### Instruction
Rewrite the listing below as a numbered list, leaving out any blank lines.

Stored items

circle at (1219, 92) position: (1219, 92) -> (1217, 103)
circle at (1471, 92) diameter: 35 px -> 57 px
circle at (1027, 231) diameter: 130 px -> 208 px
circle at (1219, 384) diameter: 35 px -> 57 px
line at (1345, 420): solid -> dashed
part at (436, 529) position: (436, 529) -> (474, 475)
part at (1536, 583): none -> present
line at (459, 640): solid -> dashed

### Answer to the task
1. circle at (1219, 92) position: (1219, 92) -> (1217, 103)
2. circle at (1471, 92) diameter: 35 px -> 57 px
3. circle at (1027, 231) diameter: 130 px -> 208 px
4. circle at (1219, 384) diameter: 35 px -> 57 px
5. line at (1345, 420): solid -> dashed
6. part at (436, 529) position: (436, 529) -> (474, 475)
7. part at (1536, 583): none -> present
8. line at (459, 640): solid -> dashed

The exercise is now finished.